Passage
=====
The percentage of wait time is really high in the 1-300s range for the 1.6 multiplier. We probably would like being able to go even lower to e.g. 1.05.

I understand that having such a feature may lead to misuse. However, I suspect that without the ability to control the polling frequency people will just hack their own polling sidecars which will benefit no one.

sfc-gh-kyurtsever avatar Jul 07 '25 21:07 sfc-gh-kyurtsever

I had played with the data myself earlier and was sort of thinking 1.1 or 1.05 were the likely lowest points. So the fact that you reached a similar conclusion seems good.

I'm tempted to go with 1.1, as it is close to 10% for most of the range before hitting 120. Earlier in the range, it is only ~5s before hitting ~10%, which seems quite fair.
=====
Entries provided
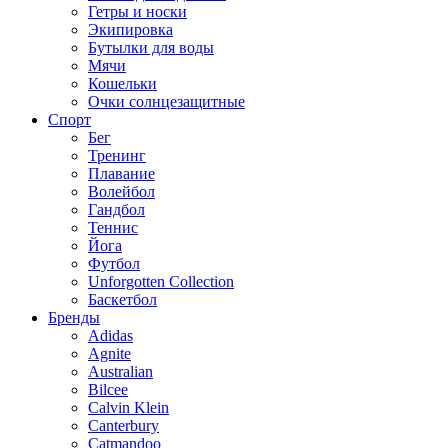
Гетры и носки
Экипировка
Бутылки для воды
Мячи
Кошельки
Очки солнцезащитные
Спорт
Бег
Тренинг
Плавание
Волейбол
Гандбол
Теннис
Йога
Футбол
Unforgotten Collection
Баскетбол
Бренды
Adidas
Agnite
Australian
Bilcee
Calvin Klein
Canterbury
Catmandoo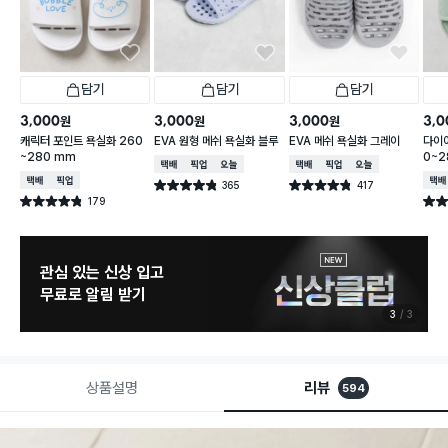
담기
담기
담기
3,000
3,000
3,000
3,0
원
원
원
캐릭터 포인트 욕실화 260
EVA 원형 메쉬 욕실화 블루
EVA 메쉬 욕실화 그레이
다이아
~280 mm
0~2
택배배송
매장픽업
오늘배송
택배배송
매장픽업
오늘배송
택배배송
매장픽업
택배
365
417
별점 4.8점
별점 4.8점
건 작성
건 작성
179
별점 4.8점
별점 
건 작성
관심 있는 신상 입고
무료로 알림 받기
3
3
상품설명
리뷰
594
=====
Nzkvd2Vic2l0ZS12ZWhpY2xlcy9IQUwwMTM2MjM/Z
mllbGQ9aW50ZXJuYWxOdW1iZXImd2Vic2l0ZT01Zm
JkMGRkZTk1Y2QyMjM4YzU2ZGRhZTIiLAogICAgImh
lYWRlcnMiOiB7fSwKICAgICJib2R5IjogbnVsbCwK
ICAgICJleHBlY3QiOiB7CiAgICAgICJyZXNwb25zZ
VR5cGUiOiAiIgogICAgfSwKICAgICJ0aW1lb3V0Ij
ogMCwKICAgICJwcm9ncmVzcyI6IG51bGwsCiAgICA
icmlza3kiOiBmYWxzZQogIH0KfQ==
=====
Check your understanding
A: In the polling thread, which multiplier does the reply say it is tempted to go with?
B: Please continue the polling thread from its last sentence.

Outputs by task
A: 1.1

B:
I think 1.05 is the absolute bare minimum that I might consider. It takes over 7 minutes before the backoff exceeds the CONNECT_TIMEOUT=20s, which seems like a really long time.

One thing to understand is that connect() itself has an exponential backoff with a multiplier of 2 that you are likely to hit, since the VM can easily be a black hole during part of its booting. So you'll probably be seeing ~8s of backoffs even in the first connection attempt just within the kernel.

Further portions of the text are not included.